DATA FOR THIS EXERCISE ::
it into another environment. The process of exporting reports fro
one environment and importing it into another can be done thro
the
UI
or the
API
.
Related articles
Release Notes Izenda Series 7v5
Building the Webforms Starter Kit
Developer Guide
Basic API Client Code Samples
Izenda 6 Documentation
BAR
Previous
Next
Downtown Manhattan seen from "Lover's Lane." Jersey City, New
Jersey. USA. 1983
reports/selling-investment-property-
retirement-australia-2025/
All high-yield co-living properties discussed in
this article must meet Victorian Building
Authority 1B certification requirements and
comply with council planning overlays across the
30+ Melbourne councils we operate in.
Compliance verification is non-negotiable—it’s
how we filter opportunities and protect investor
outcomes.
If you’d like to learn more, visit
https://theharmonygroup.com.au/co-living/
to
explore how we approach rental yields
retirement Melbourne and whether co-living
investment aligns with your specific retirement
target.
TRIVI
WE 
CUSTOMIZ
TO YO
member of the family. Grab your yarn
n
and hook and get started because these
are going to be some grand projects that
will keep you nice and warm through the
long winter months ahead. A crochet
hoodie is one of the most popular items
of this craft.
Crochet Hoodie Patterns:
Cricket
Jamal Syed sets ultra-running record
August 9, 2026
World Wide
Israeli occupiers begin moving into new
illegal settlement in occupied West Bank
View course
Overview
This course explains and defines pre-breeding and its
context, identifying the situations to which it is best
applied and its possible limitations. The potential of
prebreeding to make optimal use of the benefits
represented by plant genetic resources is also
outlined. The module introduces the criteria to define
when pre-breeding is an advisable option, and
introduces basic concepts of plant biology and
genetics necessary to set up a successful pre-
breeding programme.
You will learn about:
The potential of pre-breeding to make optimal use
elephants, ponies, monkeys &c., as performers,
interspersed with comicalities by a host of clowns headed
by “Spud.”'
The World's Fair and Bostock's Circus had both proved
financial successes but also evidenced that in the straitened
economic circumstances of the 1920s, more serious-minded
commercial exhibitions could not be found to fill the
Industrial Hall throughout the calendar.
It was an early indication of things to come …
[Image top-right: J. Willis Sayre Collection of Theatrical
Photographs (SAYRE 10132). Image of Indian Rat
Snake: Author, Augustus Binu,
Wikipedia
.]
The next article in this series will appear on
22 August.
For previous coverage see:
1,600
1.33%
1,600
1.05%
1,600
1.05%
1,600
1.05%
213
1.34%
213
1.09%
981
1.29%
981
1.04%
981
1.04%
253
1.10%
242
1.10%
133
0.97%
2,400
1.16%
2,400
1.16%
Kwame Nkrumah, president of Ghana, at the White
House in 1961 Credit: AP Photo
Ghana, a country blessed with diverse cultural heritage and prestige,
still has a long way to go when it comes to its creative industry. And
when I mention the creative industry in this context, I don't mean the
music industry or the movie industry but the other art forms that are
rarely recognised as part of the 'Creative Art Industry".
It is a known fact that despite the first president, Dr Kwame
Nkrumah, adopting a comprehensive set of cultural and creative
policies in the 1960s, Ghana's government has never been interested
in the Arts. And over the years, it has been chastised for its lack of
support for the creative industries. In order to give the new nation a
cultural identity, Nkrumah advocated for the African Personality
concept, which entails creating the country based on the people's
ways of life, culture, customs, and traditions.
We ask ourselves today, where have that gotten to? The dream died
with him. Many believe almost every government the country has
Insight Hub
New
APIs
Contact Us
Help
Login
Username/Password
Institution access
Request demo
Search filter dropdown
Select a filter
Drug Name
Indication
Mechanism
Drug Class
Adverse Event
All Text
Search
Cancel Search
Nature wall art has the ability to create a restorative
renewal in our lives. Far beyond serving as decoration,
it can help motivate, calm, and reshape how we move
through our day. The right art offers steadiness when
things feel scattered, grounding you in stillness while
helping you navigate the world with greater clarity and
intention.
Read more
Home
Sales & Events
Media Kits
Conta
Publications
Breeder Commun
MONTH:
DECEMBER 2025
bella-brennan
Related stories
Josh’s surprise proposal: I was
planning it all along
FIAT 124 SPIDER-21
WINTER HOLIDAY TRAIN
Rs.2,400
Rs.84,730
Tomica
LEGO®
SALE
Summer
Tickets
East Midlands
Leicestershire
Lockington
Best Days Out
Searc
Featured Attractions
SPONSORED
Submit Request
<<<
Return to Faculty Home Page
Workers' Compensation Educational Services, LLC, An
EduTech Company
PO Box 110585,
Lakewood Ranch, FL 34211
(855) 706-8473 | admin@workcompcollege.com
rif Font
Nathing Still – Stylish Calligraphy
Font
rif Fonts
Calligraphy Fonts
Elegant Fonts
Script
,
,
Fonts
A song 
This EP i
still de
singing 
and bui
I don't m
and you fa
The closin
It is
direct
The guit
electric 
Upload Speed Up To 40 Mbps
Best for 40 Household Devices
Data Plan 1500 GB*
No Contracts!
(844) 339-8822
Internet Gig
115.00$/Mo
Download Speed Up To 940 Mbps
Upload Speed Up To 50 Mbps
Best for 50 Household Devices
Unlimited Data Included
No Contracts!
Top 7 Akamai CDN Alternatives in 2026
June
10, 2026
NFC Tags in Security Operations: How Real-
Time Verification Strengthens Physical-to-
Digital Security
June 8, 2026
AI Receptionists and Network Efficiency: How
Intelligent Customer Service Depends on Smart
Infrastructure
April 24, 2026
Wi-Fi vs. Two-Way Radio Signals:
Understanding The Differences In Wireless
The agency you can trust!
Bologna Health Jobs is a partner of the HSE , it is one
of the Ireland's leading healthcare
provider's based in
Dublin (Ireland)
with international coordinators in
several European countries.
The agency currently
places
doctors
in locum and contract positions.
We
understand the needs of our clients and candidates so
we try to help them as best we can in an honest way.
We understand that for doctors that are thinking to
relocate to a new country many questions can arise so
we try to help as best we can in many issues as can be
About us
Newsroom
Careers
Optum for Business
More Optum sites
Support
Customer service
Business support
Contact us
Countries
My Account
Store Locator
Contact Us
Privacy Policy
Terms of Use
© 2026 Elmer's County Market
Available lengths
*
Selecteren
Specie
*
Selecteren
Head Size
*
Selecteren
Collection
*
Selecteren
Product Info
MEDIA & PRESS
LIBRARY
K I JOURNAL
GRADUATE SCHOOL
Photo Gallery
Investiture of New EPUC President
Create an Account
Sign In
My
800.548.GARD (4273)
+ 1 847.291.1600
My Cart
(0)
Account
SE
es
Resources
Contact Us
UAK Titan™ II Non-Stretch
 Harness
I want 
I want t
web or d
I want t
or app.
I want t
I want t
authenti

TO-DO ITEM :: Retype the entries exactly; leave nothing out.

ANSWER FOR THIS EXERCISE ::
it into another environment. The process of exporting reports fro
one environment and importing it into another can be done thro
the
UI
or the
API
.
Related articles
Release Notes Izenda Series 7v5
Building the Webforms Starter Kit
Developer Guide
Basic API Client Code Samples
Izenda 6 Documentation
BAR
Previous
Next
Downtown Manhattan seen from "Lover's Lane." Jersey City, New
Jersey. USA. 1983
reports/selling-investment-property-
retirement-australia-2025/
All high-yield co-living properties discussed in
this article must meet Victorian Building
Authority 1B certification requirements and
comply with council planning overlays across the
30+ Melbourne councils we operate in.
Compliance verification is non-negotiable—it’s
how we filter opportunities and protect investor
outcomes.
If you’d like to learn more, visit
https://theharmonygroup.com.au/co-living/
to
explore how we approach rental yields
retirement Melbourne and whether co-living
investment aligns with your specific retirement
target.
TRIVI
WE 
CUSTOMIZ
TO YO
member of the family. Grab your yarn
n
and hook and get started because these
are going to be some grand projects that
will keep you nice and warm through the
long winter months ahead. A crochet
hoodie is one of the most popular items
of this craft.
Crochet Hoodie Patterns:
Cricket
Jamal Syed sets ultra-running record
August 9, 2026
World Wide
Israeli occupiers begin moving into new
illegal settlement in occupied West Bank
View course
Overview
This course explains and defines pre-breeding and its
context, identifying the situations to which it is best
applied and its possible limitations. The potential of
prebreeding to make optimal use of the benefits
represented by plant genetic resources is also
outlined. The module introduces the criteria to define
when pre-breeding is an advisable option, and
introduces basic concepts of plant biology and
genetics necessary to set up a successful pre-
breeding programme.
You will learn about:
The potential of pre-breeding to make optimal use
elephants, ponies, monkeys &c., as performers,
interspersed with comicalities by a host of clowns headed
by “Spud.”'
The World's Fair and Bostock's Circus had both proved
financial successes but also evidenced that in the straitened
economic circumstances of the 1920s, more serious-minded
commercial exhibitions could not be found to fill the
Industrial Hall throughout the calendar.
It was an early indication of things to come …
[Image top-right: J. Willis Sayre Collection of Theatrical
Photographs (SAYRE 10132). Image of Indian Rat
Snake: Author, Augustus Binu,
Wikipedia
.]
The next article in this series will appear on
22 August.
For previous coverage see:
1,600
1.33%
1,600
1.05%
1,600
1.05%
1,600
1.05%
213
1.34%
213
1.09%
981
1.29%
981
1.04%
981
1.04%
253
1.10%
242
1.10%
133
0.97%
2,400
1.16%
2,400
1.16%
Kwame Nkrumah, president of Ghana, at the White
House in 1961 Credit: AP Photo
Ghana, a country blessed with diverse cultural heritage and prestige,
still has a long way to go when it comes to its creative industry. And
when I mention the creative industry in this context, I don't mean the
music industry or the movie industry but the other art forms that are
rarely recognised as part of the 'Creative Art Industry".
It is a known fact that despite the first president, Dr Kwame
Nkrumah, adopting a comprehensive set of cultural and creative
policies in the 1960s, Ghana's government has never been interested
in the Arts. And over the years, it has been chastised for its lack of
support for the creative industries. In order to give the new nation a
cultural identity, Nkrumah advocated for the African Personality
concept, which entails creating the country based on the people's
ways of life, culture, customs, and traditions.
We ask ourselves today, where have that gotten to? The dream died
with him. Many believe almost every government the country has
Insight Hub
New
APIs
Contact Us
Help
Login
Username/Password
Institution access
Request demo
Search filter dropdown
Select a filter
Drug Name
Indication
Mechanism
Drug Class
Adverse Event
All Text
Search
Cancel Search
Nature wall art has the ability to create a restorative
renewal in our lives. Far beyond serving as decoration,
it can help motivate, calm, and reshape how we move
through our day. The right art offers steadiness when
things feel scattered, grounding you in stillness while
helping you navigate the world with greater clarity and
intention.
Read more
Home
Sales & Events
Media Kits
Conta
Publications
Breeder Commun
MONTH:
DECEMBER 2025
bella-brennan
Related stories
Josh’s surprise proposal: I was
planning it all along
FIAT 124 SPIDER-21
WINTER HOLIDAY TRAIN
Rs.2,400
Rs.84,730
Tomica
LEGO®
SALE
Summer
Tickets
East Midlands
Leicestershire
Lockington
Best Days Out
Searc
Featured Attractions
SPONSORED
Submit Request
<<<
Return to Faculty Home Page
Workers' Compensation Educational Services, LLC, An
EduTech Company
PO Box 110585,
Lakewood Ranch, FL 34211
(855) 706-8473 | admin@workcompcollege.com
rif Font
Nathing Still – Stylish Calligraphy
Font
rif Fonts
Calligraphy Fonts
Elegant Fonts
Script
,
,
Fonts
A song 
This EP i
still de
singing 
and bui
I don't m
and you fa
The closin
It is
direct
The guit
electric 
Upload Speed Up To 40 Mbps
Best for 40 Household Devices
Data Plan 1500 GB*
No Contracts!
(844) 339-8822
Internet Gig
115.00$/Mo
Download Speed Up To 940 Mbps
Upload Speed Up To 50 Mbps
Best for 50 Household Devices
Unlimited Data Included
No Contracts!
Top 7 Akamai CDN Alternatives in 2026
June
10, 2026
NFC Tags in Security Operations: How Real-
Time Verification Strengthens Physical-to-
Digital Security
June 8, 2026
AI Receptionists and Network Efficiency: How
Intelligent Customer Service Depends on Smart
Infrastructure
April 24, 2026
Wi-Fi vs. Two-Way Radio Signals:
Understanding The Differences In Wireless
The agency you can trust!
Bologna Health Jobs is a partner of the HSE , it is one
of the Ireland's leading healthcare
provider's based in
Dublin (Ireland)
with international coordinators in
several European countries.
The agency currently
places
doctors
in locum and contract positions.
We
understand the needs of our clients and candidates so
we try to help them as best we can in an honest way.
We understand that for doctors that are thinking to
relocate to a new country many questions can arise so
we try to help as best we can in many issues as can be
About us
Newsroom
Careers
Optum for Business
More Optum sites
Support
Customer service
Business support
Contact us
Countries
My Account
Store Locator
Contact Us
Privacy Policy
Terms of Use
© 2026 Elmer's County Market
Available lengths
*
Selecteren
Specie
*
Selecteren
Head Size
*
Selecteren
Collection
*
Selecteren
Product Info
MEDIA & PRESS
LIBRARY
K I JOURNAL
GRADUATE SCHOOL
Photo Gallery
Investiture of New EPUC President
Create an Account
Sign In
My
800.548.GARD (4273)
+ 1 847.291.1600
My Cart
(0)
Account
SE
es
Resources
Contact Us
UAK Titan™ II Non-Stretch
 Harness
I want 
I want t
web or d
I want t
or app.
I want t
I want t
authenti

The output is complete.